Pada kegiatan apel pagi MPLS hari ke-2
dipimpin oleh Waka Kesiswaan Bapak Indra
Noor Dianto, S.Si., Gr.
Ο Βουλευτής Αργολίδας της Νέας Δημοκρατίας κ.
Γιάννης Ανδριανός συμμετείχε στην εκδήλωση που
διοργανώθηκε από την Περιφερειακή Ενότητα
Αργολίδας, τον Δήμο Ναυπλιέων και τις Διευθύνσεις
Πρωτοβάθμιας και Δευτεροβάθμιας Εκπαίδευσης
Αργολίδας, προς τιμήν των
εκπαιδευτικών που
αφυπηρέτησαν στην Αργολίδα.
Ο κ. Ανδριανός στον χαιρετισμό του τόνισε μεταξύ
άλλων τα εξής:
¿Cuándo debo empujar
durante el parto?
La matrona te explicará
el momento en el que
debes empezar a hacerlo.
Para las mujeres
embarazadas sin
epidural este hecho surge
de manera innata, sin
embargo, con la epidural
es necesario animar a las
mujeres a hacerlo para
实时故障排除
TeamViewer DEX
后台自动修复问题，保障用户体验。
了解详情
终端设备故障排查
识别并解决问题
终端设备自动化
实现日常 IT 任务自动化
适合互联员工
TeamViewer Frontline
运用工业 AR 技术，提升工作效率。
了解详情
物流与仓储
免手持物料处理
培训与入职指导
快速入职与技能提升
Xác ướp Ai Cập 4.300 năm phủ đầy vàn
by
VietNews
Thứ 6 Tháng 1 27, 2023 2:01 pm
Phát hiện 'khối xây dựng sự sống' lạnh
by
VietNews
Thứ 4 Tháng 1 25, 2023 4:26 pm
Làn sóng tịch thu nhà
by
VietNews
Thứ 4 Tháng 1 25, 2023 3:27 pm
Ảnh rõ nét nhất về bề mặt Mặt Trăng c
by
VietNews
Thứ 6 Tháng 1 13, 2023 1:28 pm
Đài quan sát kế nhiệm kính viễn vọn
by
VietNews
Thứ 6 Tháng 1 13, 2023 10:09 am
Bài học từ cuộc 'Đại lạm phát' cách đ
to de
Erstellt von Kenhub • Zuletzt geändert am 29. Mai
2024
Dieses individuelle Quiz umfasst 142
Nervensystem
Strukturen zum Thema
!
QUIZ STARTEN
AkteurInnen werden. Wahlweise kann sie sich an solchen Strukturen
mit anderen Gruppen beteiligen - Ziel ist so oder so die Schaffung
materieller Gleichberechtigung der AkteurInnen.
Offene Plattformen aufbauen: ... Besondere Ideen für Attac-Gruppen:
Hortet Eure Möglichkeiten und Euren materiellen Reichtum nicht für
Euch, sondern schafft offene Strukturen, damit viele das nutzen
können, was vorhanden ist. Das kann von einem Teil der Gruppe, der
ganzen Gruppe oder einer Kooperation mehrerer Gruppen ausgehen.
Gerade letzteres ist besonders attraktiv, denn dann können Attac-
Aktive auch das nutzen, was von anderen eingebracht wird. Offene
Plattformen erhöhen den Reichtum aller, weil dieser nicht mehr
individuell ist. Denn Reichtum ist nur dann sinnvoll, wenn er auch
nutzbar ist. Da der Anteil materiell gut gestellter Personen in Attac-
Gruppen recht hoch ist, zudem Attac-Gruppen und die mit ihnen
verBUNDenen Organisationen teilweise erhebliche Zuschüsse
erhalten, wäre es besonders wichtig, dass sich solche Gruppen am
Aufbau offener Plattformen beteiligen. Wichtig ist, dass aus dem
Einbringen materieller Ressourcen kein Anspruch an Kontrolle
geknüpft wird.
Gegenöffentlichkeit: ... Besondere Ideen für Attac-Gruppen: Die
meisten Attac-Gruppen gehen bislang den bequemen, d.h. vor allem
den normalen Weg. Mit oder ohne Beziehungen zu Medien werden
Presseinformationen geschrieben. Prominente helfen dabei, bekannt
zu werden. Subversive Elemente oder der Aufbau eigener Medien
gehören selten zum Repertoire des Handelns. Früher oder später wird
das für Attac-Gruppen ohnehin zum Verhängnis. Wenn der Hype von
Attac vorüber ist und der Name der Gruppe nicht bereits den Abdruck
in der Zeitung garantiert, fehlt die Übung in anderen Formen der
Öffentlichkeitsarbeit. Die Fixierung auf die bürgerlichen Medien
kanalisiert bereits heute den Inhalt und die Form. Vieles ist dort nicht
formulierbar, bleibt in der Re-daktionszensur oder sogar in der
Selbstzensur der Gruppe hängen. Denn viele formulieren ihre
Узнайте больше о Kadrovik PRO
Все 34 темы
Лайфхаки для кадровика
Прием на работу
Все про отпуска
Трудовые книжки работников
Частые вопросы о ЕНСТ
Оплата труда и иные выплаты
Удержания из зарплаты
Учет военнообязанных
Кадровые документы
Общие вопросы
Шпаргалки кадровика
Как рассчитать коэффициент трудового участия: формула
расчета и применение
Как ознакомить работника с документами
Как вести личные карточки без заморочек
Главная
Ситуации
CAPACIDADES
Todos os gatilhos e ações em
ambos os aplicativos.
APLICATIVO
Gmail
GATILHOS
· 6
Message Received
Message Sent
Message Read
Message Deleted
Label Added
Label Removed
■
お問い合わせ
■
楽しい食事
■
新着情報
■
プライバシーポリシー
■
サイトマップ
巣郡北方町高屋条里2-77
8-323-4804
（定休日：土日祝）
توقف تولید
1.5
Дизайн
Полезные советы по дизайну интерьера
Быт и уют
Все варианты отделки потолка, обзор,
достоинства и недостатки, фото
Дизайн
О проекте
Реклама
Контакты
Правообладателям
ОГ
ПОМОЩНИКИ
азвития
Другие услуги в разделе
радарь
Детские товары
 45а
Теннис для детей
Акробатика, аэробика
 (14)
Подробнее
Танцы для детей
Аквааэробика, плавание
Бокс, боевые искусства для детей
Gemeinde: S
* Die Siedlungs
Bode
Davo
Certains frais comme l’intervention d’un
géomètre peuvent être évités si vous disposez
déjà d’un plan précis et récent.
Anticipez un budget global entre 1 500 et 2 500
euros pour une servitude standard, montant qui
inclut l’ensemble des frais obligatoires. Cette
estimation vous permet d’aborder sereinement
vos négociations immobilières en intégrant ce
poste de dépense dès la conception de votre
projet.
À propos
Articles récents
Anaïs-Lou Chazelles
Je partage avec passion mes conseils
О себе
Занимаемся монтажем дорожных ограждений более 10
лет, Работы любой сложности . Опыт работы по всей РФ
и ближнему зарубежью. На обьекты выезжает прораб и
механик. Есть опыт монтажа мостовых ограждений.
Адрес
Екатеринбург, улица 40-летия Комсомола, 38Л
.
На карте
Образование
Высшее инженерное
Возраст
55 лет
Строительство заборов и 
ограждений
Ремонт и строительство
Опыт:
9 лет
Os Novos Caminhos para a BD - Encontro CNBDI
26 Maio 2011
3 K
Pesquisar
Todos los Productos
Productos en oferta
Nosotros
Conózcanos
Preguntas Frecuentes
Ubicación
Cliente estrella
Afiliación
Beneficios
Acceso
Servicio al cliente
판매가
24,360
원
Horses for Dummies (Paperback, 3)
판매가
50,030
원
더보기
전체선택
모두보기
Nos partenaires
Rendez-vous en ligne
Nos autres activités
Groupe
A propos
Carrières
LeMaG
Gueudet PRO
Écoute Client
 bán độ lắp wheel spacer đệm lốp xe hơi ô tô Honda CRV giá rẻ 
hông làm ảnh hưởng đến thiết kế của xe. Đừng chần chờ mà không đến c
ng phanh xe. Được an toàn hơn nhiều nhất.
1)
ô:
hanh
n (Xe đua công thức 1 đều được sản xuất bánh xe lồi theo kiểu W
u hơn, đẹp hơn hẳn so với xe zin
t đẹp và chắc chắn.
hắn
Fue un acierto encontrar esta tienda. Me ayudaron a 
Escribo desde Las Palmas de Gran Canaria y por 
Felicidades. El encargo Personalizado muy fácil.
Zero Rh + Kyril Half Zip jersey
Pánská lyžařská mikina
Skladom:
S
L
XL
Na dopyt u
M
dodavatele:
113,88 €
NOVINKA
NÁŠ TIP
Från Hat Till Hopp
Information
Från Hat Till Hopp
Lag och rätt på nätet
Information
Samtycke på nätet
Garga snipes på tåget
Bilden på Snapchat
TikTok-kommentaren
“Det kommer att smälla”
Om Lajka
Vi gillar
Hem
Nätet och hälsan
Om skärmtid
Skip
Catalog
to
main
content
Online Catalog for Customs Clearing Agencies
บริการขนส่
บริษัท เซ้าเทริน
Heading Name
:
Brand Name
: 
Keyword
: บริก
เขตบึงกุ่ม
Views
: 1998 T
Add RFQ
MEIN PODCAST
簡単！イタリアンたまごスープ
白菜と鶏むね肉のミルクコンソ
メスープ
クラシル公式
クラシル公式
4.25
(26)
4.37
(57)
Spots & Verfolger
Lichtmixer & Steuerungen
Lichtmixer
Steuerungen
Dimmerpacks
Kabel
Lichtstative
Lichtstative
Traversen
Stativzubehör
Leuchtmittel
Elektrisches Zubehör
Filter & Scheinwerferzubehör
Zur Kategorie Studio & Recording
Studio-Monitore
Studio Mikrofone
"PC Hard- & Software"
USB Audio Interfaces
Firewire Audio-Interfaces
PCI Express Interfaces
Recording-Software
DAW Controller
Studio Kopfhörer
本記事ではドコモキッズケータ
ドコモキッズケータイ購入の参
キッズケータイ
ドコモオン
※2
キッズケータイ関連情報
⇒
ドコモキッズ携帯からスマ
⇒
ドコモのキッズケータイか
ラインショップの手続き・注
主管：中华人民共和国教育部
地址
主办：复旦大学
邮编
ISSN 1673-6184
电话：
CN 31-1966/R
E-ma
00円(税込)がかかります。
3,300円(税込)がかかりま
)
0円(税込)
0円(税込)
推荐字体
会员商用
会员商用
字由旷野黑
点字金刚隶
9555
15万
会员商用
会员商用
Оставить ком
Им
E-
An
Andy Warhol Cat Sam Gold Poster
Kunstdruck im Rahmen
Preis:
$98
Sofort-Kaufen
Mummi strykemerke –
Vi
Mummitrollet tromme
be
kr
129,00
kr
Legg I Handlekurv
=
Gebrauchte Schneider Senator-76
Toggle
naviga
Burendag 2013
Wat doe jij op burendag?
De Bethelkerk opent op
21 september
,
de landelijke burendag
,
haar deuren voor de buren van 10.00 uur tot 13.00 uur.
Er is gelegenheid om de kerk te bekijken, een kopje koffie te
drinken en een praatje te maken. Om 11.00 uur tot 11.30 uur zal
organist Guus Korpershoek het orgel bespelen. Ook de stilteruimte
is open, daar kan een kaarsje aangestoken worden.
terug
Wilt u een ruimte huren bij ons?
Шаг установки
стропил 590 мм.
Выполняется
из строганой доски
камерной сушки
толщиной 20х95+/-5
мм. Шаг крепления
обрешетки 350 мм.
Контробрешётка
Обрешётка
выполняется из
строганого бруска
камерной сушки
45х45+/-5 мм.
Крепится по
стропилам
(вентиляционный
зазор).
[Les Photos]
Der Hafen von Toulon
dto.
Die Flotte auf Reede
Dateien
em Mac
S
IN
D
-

++++++++++

Each line from the first line of the listing through the line containing "nutzbar ist. Da" must be set down exactly; no other line belongs in the answer.

#### [Response to the task]
Pada kegiatan apel pagi MPLS hari ke-2
dipimpin oleh Waka Kesiswaan Bapak Indra
Noor Dianto, S.Si., Gr.
Ο Βουλευτής Αργολίδας της Νέας Δημοκρατίας κ.
Γιάννης Ανδριανός συμμετείχε στην εκδήλωση που
διοργανώθηκε από την Περιφερειακή Ενότητα
Αργολίδας, τον Δήμο Ναυπλιέων και τις Διευθύνσεις
Πρωτοβάθμιας και Δευτεροβάθμιας Εκπαίδευσης
Αργολίδας, προς τιμήν των
εκπαιδευτικών που
αφυπηρέτησαν στην Αργολίδα.
Ο κ. Ανδριανός στον χαιρετισμό του τόνισε μεταξύ
άλλων τα εξής:
¿Cuándo debo empujar
durante el parto?
La matrona te explicará
el momento en el que
debes empezar a hacerlo.
Para las mujeres
embarazadas sin
epidural este hecho surge
de manera innata, sin
embargo, con la epidural
es necesario animar a las
mujeres a hacerlo para
实时故障排除
TeamViewer DEX
后台自动修复问题，保障用户体验。
了解详情
终端设备故障排查
识别并解决问题
终端设备自动化
实现日常 IT 任务自动化
适合互联员工
TeamViewer Frontline
运用工业 AR 技术，提升工作效率。
了解详情
物流与仓储
免手持物料处理
培训与入职指导
快速入职与技能提升
Xác ướp Ai Cập 4.300 năm phủ đầy vàn
by
VietNews
Thứ 6 Tháng 1 27, 2023 2:01 pm
Phát hiện 'khối xây dựng sự sống' lạnh
by
VietNews
Thứ 4 Tháng 1 25, 2023 4:26 pm
Làn sóng tịch thu nhà
by
VietNews
Thứ 4 Tháng 1 25, 2023 3:27 pm
Ảnh rõ nét nhất về bề mặt Mặt Trăng c
by
VietNews
Thứ 6 Tháng 1 13, 2023 1:28 pm
Đài quan sát kế nhiệm kính viễn vọn
by
VietNews
Thứ 6 Tháng 1 13, 2023 10:09 am
Bài học từ cuộc 'Đại lạm phát' cách đ
to de
Erstellt von Kenhub • Zuletzt geändert am 29. Mai
2024
Dieses individuelle Quiz umfasst 142
Nervensystem
Strukturen zum Thema
!
QUIZ STARTEN
AkteurInnen werden. Wahlweise kann sie sich an solchen Strukturen
mit anderen Gruppen beteiligen - Ziel ist so oder so die Schaffung
materieller Gleichberechtigung der AkteurInnen.
Offene Plattformen aufbauen: ... Besondere Ideen für Attac-Gruppen:
Hortet Eure Möglichkeiten und Euren materiellen Reichtum nicht für
Euch, sondern schafft offene Strukturen, damit viele das nutzen
können, was vorhanden ist. Das kann von einem Teil der Gruppe, der
ganzen Gruppe oder einer Kooperation mehrerer Gruppen ausgehen.
Gerade letzteres ist besonders attraktiv, denn dann können Attac-
Aktive auch das nutzen, was von anderen eingebracht wird. Offene
Plattformen erhöhen den Reichtum aller, weil dieser nicht mehr
individuell ist. Denn Reichtum ist nur dann sinnvoll, wenn er auch
nutzbar ist. Da der Anteil materiell gut gestellter Personen in Attac-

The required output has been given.